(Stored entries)
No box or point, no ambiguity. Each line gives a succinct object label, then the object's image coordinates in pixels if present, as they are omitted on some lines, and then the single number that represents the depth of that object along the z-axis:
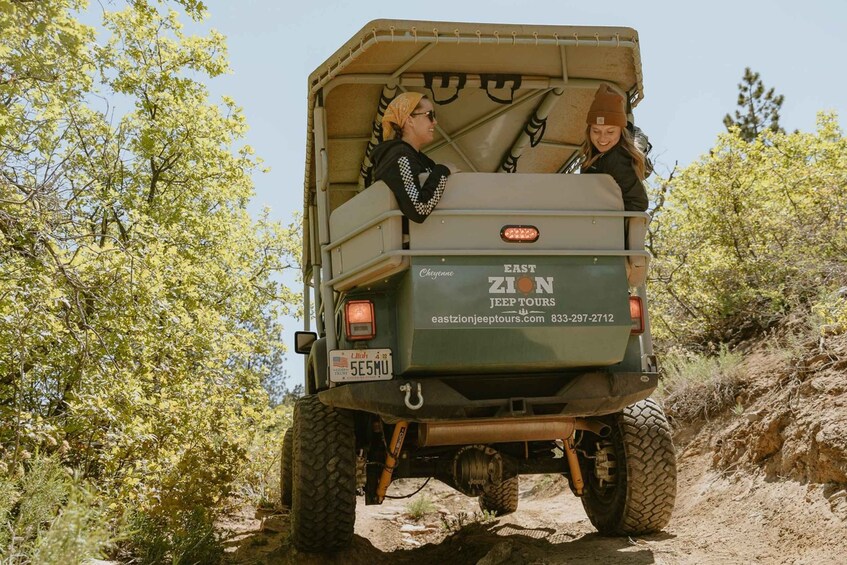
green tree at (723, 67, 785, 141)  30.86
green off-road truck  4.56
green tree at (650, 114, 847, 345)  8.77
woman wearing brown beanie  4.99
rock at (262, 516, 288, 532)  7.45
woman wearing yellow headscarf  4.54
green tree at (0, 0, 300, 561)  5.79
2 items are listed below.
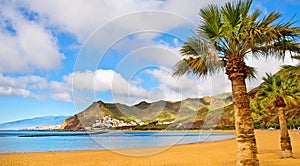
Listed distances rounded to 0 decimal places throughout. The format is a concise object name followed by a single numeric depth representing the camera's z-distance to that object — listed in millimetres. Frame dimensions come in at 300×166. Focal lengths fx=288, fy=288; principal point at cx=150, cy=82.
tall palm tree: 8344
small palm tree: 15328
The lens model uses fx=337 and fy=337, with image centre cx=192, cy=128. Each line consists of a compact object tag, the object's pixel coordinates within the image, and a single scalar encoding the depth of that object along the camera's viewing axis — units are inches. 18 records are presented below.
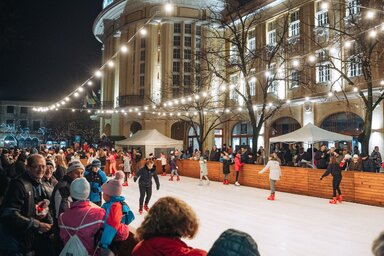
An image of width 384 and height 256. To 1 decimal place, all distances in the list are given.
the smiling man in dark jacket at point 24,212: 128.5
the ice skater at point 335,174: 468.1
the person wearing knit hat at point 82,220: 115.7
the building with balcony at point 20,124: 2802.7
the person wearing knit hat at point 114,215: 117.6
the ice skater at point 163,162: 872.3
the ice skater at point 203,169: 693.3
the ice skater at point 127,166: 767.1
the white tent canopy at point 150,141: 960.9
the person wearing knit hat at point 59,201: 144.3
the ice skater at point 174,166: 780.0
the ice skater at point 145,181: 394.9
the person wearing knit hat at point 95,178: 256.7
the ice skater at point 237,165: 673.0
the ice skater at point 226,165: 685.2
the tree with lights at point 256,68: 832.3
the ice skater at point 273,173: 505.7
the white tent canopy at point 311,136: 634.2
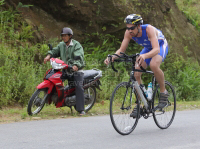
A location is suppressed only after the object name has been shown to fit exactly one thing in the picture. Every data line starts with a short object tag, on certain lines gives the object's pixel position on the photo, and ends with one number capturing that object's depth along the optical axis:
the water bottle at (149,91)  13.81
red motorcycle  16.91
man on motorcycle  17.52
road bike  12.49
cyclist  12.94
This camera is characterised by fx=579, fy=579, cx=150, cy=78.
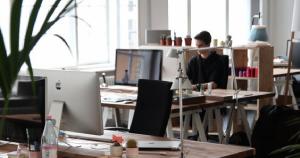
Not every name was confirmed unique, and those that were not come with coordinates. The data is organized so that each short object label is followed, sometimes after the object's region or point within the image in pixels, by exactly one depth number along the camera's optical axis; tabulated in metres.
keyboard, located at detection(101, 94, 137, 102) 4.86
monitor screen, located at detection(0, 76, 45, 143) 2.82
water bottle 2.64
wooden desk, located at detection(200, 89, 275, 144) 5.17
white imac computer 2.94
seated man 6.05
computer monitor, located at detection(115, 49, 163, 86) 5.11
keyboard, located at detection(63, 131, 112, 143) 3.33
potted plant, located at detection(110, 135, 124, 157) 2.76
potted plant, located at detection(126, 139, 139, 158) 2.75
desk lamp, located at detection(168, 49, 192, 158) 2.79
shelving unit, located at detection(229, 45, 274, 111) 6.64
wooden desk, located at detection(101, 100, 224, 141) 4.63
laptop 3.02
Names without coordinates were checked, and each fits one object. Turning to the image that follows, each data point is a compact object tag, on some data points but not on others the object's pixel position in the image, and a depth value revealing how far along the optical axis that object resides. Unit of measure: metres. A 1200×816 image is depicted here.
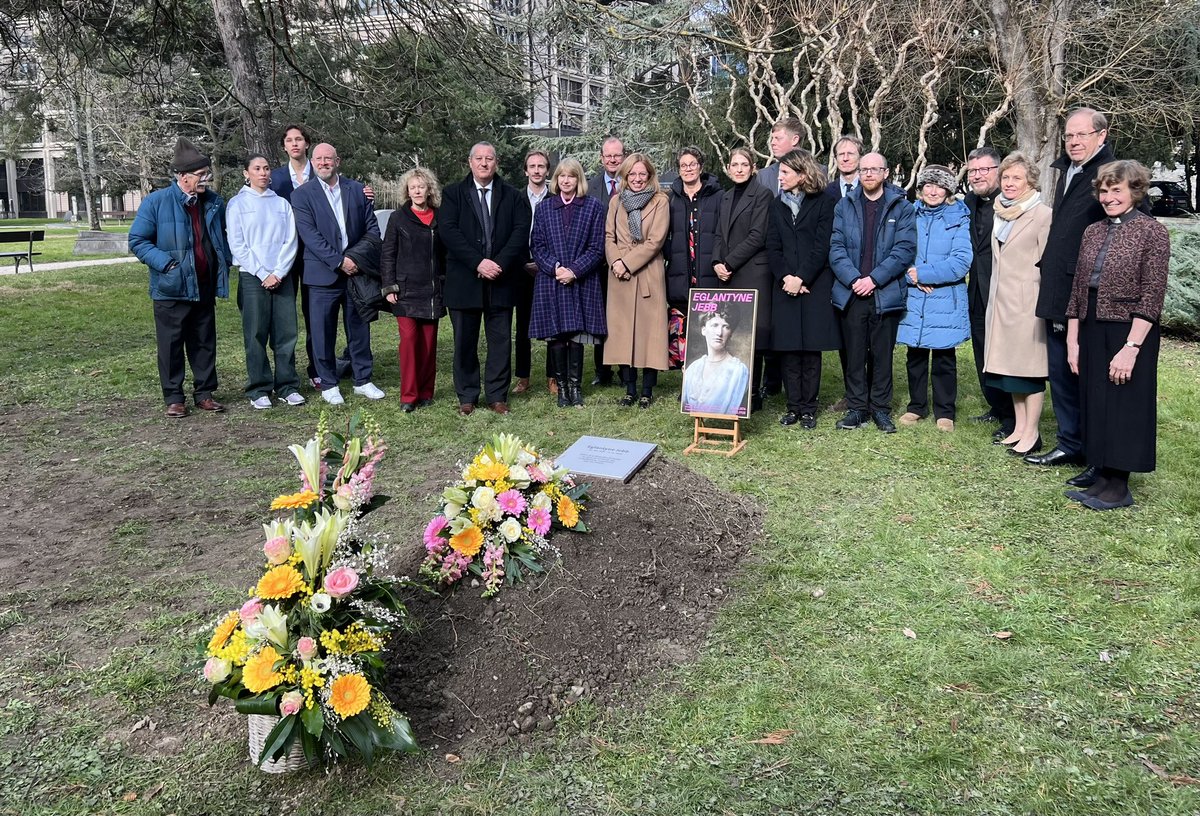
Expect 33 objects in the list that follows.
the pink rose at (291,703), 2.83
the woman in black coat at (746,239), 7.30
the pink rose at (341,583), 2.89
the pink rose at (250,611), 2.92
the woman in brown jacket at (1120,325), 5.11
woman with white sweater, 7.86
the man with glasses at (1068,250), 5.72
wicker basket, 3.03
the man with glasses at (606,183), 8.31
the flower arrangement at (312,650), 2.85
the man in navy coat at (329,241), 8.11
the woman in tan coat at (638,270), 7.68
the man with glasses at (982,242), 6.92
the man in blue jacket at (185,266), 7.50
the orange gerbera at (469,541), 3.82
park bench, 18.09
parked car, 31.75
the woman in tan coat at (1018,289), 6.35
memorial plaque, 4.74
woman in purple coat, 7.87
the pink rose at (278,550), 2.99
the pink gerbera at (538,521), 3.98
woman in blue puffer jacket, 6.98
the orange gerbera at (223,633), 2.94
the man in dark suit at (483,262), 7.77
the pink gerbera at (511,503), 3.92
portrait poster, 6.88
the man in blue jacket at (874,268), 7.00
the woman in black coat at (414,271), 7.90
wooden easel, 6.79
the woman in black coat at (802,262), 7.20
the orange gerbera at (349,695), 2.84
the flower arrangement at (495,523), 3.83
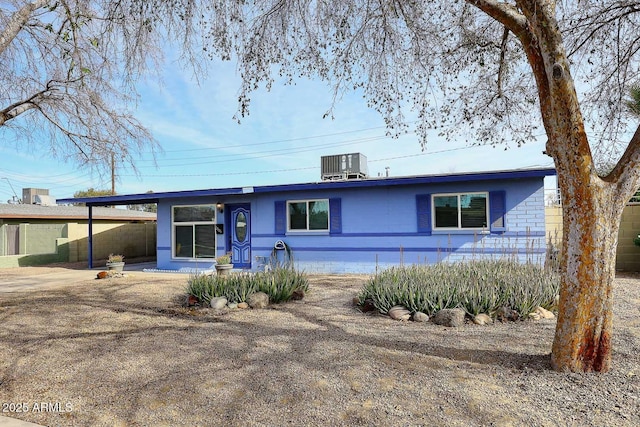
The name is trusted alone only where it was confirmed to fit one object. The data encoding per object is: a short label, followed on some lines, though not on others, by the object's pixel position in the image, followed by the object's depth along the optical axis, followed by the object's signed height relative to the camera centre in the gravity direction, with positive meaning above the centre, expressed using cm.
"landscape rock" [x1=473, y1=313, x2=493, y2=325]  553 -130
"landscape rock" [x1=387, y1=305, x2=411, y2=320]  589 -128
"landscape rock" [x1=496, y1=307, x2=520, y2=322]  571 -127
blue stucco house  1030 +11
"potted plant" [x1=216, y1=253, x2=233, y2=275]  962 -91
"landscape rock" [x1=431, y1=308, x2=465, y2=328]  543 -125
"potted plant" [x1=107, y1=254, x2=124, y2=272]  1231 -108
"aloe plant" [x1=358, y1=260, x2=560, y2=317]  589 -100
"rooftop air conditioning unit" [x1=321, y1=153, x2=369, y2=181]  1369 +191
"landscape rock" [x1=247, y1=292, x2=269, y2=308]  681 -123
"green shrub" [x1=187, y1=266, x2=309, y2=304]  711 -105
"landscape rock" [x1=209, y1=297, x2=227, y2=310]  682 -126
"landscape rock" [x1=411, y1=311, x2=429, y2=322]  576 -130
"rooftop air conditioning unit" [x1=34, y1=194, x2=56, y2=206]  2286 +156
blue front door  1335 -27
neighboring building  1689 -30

What you are asked to do ::
Look above for the line with "the ice skater at point 237,165: 673.0"; retype exactly that line, every line after it up to the line with "the white tent canopy at point 311,136: 634.2", and that line too, nothing else.

Answer for this exercise ::
the ice skater at point 237,165: 673.0
the ice skater at point 226,165: 685.2
the tree with lights at point 256,68: 832.3
the ice skater at point 273,173: 505.7
the white tent canopy at point 311,136: 634.2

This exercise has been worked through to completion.